[Your instructions]: Copy the records word for word, from their first line through the line that holds "Welche Bahnunternehmen verkehren von", inclusive.

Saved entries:
****
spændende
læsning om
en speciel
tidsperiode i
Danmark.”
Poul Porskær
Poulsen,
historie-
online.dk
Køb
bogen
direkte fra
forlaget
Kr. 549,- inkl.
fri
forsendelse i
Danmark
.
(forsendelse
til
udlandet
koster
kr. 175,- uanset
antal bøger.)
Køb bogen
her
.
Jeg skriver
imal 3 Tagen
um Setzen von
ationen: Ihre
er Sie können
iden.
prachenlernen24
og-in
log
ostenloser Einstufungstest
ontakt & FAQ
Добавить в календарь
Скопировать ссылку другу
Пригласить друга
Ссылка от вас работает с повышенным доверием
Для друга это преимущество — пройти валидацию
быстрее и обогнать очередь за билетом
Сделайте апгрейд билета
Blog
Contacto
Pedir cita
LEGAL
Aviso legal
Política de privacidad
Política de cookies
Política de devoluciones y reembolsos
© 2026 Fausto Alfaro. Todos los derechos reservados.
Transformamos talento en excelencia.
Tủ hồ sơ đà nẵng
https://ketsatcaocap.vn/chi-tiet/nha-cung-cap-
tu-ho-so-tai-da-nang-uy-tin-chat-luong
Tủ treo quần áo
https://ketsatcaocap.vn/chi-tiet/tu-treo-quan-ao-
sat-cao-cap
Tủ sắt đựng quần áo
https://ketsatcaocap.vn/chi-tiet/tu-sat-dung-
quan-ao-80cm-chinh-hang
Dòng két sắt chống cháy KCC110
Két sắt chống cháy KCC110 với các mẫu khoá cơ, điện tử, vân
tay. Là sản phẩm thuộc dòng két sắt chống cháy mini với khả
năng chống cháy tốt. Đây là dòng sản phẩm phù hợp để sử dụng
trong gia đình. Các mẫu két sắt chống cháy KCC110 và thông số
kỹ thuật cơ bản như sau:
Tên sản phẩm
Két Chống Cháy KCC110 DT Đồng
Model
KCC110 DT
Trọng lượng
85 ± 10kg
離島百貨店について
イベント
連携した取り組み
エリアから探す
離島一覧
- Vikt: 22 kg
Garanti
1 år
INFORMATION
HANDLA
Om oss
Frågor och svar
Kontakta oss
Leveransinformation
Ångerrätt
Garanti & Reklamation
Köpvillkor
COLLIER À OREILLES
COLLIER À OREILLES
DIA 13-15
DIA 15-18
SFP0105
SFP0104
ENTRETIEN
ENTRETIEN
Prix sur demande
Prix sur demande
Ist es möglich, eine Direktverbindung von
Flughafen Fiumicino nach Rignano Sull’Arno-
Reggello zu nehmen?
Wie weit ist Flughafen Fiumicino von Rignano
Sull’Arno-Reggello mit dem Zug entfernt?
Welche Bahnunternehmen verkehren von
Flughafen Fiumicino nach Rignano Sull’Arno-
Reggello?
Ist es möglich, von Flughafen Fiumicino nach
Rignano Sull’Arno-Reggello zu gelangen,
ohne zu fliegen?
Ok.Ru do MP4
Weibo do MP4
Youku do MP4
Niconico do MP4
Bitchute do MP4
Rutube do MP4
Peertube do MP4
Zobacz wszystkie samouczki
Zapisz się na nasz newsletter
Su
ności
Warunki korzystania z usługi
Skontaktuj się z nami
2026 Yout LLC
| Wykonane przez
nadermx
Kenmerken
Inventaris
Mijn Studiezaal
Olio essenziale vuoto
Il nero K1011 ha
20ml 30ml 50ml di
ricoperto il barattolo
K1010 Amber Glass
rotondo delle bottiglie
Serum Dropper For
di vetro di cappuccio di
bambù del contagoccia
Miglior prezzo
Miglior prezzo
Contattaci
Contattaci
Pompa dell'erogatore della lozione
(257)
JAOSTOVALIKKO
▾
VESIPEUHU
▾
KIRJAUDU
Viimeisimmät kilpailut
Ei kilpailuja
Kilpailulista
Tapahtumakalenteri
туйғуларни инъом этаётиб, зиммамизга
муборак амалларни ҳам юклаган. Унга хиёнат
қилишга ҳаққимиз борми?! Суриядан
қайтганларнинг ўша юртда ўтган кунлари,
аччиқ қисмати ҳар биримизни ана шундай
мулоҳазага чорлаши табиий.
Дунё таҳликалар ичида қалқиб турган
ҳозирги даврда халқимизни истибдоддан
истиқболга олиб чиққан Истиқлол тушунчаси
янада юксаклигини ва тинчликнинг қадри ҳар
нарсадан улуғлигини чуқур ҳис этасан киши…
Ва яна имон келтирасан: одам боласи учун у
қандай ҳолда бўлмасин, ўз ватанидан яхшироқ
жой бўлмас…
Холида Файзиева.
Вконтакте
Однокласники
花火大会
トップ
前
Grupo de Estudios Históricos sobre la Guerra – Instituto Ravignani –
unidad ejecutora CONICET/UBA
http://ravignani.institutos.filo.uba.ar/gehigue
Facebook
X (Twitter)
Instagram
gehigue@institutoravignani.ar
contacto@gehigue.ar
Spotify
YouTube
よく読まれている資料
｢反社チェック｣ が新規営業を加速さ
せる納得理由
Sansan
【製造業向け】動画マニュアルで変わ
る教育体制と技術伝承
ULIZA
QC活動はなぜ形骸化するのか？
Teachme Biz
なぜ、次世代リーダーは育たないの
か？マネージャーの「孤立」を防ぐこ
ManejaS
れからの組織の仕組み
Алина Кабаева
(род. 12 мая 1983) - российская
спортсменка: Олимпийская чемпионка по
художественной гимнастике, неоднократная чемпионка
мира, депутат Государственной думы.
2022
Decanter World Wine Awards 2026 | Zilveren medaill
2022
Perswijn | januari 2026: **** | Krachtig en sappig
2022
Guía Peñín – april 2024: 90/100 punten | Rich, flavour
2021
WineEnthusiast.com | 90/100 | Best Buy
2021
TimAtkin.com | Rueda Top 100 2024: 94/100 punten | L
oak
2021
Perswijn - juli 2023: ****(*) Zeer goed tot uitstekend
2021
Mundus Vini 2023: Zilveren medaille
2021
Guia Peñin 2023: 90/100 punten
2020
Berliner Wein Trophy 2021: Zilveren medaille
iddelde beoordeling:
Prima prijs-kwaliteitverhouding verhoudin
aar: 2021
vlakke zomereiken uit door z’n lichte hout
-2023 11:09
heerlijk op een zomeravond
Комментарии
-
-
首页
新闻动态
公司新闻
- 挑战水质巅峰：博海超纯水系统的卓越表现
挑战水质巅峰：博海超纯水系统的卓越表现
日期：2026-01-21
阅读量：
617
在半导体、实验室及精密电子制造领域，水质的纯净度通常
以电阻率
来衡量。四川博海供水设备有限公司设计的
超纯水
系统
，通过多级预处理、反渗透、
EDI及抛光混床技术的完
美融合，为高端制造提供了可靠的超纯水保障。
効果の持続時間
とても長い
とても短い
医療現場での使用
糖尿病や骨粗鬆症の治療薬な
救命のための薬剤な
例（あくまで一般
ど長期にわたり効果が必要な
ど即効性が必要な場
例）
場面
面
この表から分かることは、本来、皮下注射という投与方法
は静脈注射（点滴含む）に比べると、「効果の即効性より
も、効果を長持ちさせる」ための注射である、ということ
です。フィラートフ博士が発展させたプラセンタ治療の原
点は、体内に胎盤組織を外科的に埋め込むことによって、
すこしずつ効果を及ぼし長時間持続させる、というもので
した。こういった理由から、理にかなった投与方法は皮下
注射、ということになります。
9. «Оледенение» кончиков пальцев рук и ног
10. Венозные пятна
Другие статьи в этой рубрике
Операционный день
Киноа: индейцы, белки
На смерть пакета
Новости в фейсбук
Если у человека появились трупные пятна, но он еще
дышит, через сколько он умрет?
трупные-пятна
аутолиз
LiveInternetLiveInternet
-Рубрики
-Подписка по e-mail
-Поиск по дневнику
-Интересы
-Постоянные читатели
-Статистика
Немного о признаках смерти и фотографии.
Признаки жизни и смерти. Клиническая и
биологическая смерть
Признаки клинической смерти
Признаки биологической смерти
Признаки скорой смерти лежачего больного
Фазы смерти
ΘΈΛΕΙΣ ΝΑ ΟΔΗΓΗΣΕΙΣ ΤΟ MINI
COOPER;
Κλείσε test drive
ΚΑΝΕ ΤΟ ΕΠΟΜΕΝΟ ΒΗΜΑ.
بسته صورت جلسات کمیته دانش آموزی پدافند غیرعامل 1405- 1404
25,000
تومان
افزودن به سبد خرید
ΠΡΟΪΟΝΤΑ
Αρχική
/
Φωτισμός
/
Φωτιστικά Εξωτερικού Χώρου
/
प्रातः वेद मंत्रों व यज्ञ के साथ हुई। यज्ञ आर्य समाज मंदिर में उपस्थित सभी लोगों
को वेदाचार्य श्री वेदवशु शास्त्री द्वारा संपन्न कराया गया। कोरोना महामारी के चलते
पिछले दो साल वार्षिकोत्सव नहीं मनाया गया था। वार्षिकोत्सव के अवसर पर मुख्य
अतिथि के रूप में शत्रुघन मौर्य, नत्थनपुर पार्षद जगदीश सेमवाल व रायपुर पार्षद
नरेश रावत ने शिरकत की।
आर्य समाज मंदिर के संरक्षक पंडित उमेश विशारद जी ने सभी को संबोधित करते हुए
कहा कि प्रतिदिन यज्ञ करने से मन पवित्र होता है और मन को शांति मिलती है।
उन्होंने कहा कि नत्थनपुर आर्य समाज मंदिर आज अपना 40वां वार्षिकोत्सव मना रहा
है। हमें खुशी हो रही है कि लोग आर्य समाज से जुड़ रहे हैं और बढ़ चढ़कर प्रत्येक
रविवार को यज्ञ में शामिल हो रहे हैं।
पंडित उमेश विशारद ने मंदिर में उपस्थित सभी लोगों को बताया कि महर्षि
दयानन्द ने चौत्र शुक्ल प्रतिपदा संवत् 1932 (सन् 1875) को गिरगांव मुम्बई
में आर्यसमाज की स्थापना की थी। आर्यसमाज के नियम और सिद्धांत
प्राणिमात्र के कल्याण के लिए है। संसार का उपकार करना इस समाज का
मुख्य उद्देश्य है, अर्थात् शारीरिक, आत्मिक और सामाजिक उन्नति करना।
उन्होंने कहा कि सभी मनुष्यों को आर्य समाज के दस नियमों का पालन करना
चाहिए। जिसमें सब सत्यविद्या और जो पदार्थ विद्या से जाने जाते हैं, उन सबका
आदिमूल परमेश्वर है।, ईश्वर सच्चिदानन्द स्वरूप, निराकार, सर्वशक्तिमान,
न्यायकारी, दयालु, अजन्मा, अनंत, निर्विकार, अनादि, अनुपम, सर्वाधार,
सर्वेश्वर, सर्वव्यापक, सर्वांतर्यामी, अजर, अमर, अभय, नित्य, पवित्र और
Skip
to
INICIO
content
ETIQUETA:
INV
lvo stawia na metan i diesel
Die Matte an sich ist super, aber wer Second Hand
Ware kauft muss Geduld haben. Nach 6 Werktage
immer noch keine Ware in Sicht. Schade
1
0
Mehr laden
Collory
****
[Output below]:
spændende
læsning om
en speciel
tidsperiode i
Danmark.”
Poul Porskær
Poulsen,
historie-
online.dk
Køb
bogen
direkte fra
forlaget
Kr. 549,- inkl.
fri
forsendelse i
Danmark
.
(forsendelse
til
udlandet
koster
kr. 175,- uanset
antal bøger.)
Køb bogen
her
.
Jeg skriver
imal 3 Tagen
um Setzen von
ationen: Ihre
er Sie können
iden.
prachenlernen24
og-in
log
ostenloser Einstufungstest
ontakt & FAQ
Добавить в календарь
Скопировать ссылку другу
Пригласить друга
Ссылка от вас работает с повышенным доверием
Для друга это преимущество — пройти валидацию
быстрее и обогнать очередь за билетом
Сделайте апгрейд билета
Blog
Contacto
Pedir cita
LEGAL
Aviso legal
Política de privacidad
Política de cookies
Política de devoluciones y reembolsos
© 2026 Fausto Alfaro. Todos los derechos reservados.
Transformamos talento en excelencia.
Tủ hồ sơ đà nẵng
https://ketsatcaocap.vn/chi-tiet/nha-cung-cap-
tu-ho-so-tai-da-nang-uy-tin-chat-luong
Tủ treo quần áo
https://ketsatcaocap.vn/chi-tiet/tu-treo-quan-ao-
sat-cao-cap
Tủ sắt đựng quần áo
https://ketsatcaocap.vn/chi-tiet/tu-sat-dung-
quan-ao-80cm-chinh-hang
Dòng két sắt chống cháy KCC110
Két sắt chống cháy KCC110 với các mẫu khoá cơ, điện tử, vân
tay. Là sản phẩm thuộc dòng két sắt chống cháy mini với khả
năng chống cháy tốt. Đây là dòng sản phẩm phù hợp để sử dụng
trong gia đình. Các mẫu két sắt chống cháy KCC110 và thông số
kỹ thuật cơ bản như sau:
Tên sản phẩm
Két Chống Cháy KCC110 DT Đồng
Model
KCC110 DT
Trọng lượng
85 ± 10kg
離島百貨店について
イベント
連携した取り組み
エリアから探す
離島一覧
- Vikt: 22 kg
Garanti
1 år
INFORMATION
HANDLA
Om oss
Frågor och svar
Kontakta oss
Leveransinformation
Ångerrätt
Garanti & Reklamation
Köpvillkor
COLLIER À OREILLES
COLLIER À OREILLES
DIA 13-15
DIA 15-18
SFP0105
SFP0104
ENTRETIEN
ENTRETIEN
Prix sur demande
Prix sur demande
Ist es möglich, eine Direktverbindung von
Flughafen Fiumicino nach Rignano Sull’Arno-
Reggello zu nehmen?
Wie weit ist Flughafen Fiumicino von Rignano
Sull’Arno-Reggello mit dem Zug entfernt?
Welche Bahnunternehmen verkehren von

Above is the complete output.